Dataset excerpts:
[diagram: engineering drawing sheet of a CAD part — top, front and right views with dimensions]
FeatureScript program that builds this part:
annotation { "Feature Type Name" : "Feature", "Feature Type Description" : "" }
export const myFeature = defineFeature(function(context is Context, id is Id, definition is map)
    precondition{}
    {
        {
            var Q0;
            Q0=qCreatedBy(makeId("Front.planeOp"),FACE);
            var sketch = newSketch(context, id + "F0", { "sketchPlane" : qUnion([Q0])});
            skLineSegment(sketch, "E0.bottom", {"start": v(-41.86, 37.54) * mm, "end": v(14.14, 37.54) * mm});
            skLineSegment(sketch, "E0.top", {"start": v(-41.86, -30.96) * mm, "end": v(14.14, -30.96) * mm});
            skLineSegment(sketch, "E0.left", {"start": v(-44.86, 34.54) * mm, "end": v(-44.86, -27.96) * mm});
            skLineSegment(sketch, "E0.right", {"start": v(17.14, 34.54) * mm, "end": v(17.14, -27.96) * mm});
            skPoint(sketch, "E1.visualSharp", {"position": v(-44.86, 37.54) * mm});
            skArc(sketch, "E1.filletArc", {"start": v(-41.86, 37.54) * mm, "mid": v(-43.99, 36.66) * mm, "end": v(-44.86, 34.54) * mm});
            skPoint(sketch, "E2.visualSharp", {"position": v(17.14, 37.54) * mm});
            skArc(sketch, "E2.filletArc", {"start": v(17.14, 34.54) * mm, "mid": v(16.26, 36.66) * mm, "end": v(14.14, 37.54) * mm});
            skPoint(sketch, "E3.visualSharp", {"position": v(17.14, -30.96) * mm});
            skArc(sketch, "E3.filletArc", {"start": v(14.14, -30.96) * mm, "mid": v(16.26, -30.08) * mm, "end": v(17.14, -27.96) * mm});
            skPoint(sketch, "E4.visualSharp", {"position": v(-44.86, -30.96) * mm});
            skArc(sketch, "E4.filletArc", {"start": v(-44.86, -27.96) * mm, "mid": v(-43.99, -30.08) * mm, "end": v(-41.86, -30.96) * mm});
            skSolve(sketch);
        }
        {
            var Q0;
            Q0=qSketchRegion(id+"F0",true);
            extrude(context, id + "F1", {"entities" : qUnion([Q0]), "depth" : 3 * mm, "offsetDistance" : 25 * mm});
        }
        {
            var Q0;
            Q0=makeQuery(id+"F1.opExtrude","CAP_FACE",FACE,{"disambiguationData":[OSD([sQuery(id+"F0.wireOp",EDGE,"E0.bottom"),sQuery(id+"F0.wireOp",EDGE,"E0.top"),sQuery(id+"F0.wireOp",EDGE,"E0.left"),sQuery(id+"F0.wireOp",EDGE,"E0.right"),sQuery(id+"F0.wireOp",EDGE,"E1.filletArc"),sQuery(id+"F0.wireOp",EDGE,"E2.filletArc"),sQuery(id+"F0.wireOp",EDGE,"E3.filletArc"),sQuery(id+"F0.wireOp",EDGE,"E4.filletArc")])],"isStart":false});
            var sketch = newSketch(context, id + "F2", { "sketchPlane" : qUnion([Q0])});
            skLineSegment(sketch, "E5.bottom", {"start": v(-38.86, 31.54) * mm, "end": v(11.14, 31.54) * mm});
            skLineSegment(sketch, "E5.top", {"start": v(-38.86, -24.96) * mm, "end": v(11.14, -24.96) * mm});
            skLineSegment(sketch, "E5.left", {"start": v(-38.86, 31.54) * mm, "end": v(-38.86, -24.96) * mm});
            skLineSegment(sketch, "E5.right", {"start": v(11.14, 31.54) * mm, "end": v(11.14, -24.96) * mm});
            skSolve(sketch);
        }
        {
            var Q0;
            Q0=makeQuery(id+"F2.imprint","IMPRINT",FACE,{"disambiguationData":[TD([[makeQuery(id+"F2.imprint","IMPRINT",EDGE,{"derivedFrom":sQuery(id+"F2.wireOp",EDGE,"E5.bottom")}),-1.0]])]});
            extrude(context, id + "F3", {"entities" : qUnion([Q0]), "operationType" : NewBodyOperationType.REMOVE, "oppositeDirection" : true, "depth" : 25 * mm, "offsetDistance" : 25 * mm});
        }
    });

→ Given exercise
Retype the rows from the start through the line containing "v(-44.86, -30.96) *", reproducing each line precisely.

→ Result for this task
[diagram: engineering drawing sheet of a CAD part — top, front and right views with dimensions]
FeatureScript program that builds this part:
annotation { "Feature Type Name" : "Feature", "Feature Type Description" : "" }
export const myFeature = defineFeature(function(context is Context, id is Id, definition is map)
    precondition{}
    {
        {
            var Q0;
            Q0=qCreatedBy(makeId("Front.planeOp"),FACE);
            var sketch = newSketch(context, id + "F0", { "sketchPlane" : qUnion([Q0])});
            skLineSegment(sketch, "E0.bottom", {"start": v(-41.86, 37.54) * mm, "end": v(14.14, 37.54) * mm});
            skLineSegment(sketch, "E0.top", {"start": v(-41.86, -30.96) * mm, "end": v(14.14, -30.96) * mm});
            skLineSegment(sketch, "E0.left", {"start": v(-44.86, 34.54) * mm, "end": v(-44.86, -27.96) * mm});
            skLineSegment(sketch, "E0.right", {"start": v(17.14, 34.54) * mm, "end": v(17.14, -27.96) * mm});
            skPoint(sketch, "E1.visualSharp", {"position": v(-44.86, 37.54) * mm});
            skArc(sketch, "E1.filletArc", {"start": v(-41.86, 37.54) * mm, "mid": v(-43.99, 36.66) * mm, "end": v(-44.86, 34.54) * mm});
            skPoint(sketch, "E2.visualSharp", {"position": v(17.14, 37.54) * mm});
            skArc(sketch, "E2.filletArc", {"start": v(17.14, 34.54) * mm, "mid": v(16.26, 36.66) * mm, "end": v(14.14, 37.54) * mm});
            skPoint(sketch, "E3.visualSharp", {"position": v(17.14, -30.96) * mm});
            skArc(sketch, "E3.filletArc", {"start": v(14.14, -30.96) * mm, "mid": v(16.26, -30.08) * mm, "end": v(17.14, -27.96) * mm});
            skPoint(sketch, "E4.visualSharp", {"position": v(-44.86, -30.96) * mm});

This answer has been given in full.